Over the past year, I have gone from having practically no experience hunting (save a couple of dove hunts) to being more fully immersed in the hunting culture than I could have ever imagined. It was really a two-headed monster, psychologically, that led me to this place. First, I had always been fascinated with archery. 15 years ago in college, I went through one of my "do whatever" phases. I decided that, along with my normal course load, I would also take one new and interesting physical education class per semester. This started with Tae Kwon Do (earned my yellow belt, so watch yourself...), and after that was Olympic fencing. I fully intended to move on to archery they next semester, but fencing got its claws in me, and the rest is history.
My fascination with archery never faded completely away. Meanwhile, I had been steadily building a strong case in my mind to become a hunter. I know that generations of men in my family had hunted and fished, but my father didn't continue those traditions into his adult life, and didn't pass them on to me. I wanted to reconnect with that. Moreover, I wanted to find a way to get my family off the factory farming grid, so to speak. If only in small part at first, but the eventual goal would be to feed my family home cooked meals using only protein that I sourced. I truly believe in conservation, and that hunting is the best way to fund and support wildlife and wild spaces. Last year, my flirtation with archery and my newfound love affair with hunting and conservation dovetailed into becoming a bowhunter.
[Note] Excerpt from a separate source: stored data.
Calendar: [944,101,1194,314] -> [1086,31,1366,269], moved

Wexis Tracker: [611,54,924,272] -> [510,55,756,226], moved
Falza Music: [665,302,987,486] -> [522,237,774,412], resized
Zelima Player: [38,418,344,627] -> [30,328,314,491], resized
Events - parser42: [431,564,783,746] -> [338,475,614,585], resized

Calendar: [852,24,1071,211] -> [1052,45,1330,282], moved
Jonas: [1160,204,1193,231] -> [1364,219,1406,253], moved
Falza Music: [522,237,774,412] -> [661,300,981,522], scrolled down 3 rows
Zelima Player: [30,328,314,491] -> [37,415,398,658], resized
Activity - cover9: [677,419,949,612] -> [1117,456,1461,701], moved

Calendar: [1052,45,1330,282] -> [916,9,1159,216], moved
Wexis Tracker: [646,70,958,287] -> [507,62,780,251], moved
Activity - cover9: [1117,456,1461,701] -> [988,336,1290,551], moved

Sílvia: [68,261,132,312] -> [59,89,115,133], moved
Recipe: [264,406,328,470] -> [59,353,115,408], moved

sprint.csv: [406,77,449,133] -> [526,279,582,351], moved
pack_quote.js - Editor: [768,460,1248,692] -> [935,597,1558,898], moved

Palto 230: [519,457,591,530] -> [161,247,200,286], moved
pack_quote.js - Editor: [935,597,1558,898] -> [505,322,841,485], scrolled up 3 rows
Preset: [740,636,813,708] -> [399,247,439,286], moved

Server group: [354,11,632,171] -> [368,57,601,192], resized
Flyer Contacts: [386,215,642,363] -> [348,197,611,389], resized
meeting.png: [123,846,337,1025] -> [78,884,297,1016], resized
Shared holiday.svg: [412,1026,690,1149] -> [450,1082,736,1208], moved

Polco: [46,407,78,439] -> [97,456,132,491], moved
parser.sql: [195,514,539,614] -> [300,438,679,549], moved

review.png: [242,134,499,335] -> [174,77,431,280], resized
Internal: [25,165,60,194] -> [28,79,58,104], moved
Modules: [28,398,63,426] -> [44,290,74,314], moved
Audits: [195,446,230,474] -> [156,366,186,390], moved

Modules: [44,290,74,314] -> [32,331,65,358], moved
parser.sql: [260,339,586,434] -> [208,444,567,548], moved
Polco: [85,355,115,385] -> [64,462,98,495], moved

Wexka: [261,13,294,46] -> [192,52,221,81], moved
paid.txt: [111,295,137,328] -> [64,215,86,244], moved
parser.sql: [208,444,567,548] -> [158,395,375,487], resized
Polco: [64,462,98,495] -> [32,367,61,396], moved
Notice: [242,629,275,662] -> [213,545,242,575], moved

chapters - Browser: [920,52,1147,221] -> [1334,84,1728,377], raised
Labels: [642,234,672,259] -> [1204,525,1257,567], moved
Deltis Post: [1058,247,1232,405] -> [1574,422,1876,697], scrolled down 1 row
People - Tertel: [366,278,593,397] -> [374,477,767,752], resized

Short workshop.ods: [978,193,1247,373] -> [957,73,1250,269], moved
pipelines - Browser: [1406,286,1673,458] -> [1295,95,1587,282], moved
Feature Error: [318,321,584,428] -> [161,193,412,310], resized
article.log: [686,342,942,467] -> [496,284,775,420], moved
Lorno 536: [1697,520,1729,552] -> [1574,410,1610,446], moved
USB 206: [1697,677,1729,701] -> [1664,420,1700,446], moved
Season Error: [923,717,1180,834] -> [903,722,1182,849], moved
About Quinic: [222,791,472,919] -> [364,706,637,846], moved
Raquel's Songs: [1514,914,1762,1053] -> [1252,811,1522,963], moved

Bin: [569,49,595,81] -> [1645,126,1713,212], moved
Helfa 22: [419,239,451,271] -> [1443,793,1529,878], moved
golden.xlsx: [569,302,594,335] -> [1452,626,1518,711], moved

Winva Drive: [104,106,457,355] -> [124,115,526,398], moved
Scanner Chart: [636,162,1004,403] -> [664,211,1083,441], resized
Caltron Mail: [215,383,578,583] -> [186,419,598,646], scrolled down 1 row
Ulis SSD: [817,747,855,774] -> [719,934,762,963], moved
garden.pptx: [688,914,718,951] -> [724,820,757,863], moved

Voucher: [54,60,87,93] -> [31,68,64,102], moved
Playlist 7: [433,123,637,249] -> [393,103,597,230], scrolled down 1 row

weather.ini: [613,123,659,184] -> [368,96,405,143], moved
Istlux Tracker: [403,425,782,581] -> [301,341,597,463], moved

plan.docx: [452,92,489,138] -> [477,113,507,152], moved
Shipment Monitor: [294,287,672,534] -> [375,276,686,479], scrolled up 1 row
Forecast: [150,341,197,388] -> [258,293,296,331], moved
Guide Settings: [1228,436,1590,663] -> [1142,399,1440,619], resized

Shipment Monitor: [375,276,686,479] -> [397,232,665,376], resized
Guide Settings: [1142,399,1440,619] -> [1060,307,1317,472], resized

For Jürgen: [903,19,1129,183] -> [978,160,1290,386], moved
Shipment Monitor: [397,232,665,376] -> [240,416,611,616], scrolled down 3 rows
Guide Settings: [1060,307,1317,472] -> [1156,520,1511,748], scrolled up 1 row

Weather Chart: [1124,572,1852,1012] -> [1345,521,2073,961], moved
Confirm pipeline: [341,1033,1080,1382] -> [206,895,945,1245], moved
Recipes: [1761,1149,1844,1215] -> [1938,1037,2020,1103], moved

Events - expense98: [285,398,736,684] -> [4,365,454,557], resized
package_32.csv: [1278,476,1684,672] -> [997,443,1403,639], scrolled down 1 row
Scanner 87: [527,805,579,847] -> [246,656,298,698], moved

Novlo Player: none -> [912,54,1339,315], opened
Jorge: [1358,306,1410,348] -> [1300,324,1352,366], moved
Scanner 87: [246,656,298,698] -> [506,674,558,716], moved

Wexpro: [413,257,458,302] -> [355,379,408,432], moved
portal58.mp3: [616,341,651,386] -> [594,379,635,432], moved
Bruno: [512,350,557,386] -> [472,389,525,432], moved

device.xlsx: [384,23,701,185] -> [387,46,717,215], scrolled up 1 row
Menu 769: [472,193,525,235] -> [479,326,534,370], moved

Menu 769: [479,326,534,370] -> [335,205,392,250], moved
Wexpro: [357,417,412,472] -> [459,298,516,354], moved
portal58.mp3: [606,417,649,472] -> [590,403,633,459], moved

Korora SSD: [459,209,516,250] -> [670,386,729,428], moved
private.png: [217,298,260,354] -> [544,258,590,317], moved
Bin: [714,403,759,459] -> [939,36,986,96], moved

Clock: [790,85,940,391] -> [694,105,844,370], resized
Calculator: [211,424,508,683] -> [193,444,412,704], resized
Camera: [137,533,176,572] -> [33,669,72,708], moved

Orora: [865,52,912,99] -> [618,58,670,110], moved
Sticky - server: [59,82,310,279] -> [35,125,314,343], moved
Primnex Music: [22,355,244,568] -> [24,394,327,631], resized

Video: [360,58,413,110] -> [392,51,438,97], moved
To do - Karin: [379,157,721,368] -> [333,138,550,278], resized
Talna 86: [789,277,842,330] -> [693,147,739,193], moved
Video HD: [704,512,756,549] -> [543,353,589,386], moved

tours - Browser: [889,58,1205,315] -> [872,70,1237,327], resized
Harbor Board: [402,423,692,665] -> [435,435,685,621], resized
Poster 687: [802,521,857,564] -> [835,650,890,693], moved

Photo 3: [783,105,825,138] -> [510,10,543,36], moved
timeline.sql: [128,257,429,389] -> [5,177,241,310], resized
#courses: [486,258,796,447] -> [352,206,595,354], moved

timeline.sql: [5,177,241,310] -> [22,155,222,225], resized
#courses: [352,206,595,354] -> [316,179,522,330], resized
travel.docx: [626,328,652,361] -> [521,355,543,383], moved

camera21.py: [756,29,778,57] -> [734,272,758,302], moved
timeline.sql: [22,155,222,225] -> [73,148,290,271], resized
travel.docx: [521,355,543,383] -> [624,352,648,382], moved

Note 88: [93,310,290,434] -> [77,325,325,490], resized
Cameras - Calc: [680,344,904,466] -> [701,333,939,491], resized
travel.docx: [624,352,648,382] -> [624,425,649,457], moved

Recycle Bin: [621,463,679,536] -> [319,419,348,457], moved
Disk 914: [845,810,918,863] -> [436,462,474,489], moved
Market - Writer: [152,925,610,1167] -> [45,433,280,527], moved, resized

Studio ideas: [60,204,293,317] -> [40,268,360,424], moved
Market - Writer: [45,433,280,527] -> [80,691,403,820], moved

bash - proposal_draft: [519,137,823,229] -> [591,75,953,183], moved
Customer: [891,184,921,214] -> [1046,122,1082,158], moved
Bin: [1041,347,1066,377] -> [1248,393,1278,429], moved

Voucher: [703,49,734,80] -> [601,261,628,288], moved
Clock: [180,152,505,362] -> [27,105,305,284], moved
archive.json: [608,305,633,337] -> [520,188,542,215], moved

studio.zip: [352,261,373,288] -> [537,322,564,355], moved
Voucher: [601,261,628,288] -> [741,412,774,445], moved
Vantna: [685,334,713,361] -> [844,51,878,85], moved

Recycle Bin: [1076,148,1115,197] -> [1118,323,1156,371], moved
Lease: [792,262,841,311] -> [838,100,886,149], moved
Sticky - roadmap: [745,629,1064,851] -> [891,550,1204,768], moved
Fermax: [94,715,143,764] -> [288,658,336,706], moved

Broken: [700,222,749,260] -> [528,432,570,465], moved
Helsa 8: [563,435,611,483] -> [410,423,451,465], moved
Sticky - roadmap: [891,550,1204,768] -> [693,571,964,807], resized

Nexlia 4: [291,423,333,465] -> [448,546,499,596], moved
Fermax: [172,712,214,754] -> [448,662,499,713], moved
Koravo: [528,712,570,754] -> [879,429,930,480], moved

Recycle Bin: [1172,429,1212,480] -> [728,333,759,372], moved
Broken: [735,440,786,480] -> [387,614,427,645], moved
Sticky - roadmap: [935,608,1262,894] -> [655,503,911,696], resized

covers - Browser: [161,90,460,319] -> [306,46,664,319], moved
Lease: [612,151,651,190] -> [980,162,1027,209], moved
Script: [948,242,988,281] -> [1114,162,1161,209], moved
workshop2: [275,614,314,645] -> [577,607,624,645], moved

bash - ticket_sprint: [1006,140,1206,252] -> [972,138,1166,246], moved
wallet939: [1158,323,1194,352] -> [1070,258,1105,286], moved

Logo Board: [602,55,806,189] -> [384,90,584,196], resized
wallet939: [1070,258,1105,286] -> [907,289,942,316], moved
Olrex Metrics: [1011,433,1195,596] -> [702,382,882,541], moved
With just over a year in the books, I still have untold volumes to learn about hunting, wildlife, survival, and ecology. I have never had more fun learning, though. The reason? I get to go outside.
"Hunting helped me to see how I fit into it all."
I don't need to prattle on about the benefits of spending time out of doors. However, I think a lot of people, men especially, suffer from a lack of inspiration to get out there. I experienced this myself, because I have an active wife who loves to get out and hike. I always enjoyed myself once I got out there with her, but I had a real problem getting off my ass and getting excited about it. Every damn time, actually. Hunting changed that for me. There is now an inherent excitement and wonder about the outdoors that wasn't there before. Even if I am going on a scouting/exploration trip with no gear, I still get excited about the chance to learn an area, and see what life it has to offer. Hunting helped me to see how I fit into it all. It helped me to see that my human existence is some exception to it, but a fascinating and sometimes important part of it. It also taught me to feel small, and to realize that nature is indifferent to me. The only long term damage I (or we, as a species) can do to this planet is make it inhospitable for us and other animals. The Earth will be here to ride us out. It did so for billions of years before we stood upright.
What got me here was the physical challenge and excitement of hunting; the chance to share lessons about our planet and the life that inhabits it with my children. For you, it might not be that. However, I implore you to find your "point" to being outdoors and experiencing the wild in some way. It doesn't even have to be "wild" but it needs to offer more challenge than your office or living room. Humans have lived most of our species' existence out in the elements. Don't waste all that history and that amazing lineage of survivalist badasses. As my friend Krissy says: Go the fuck outside.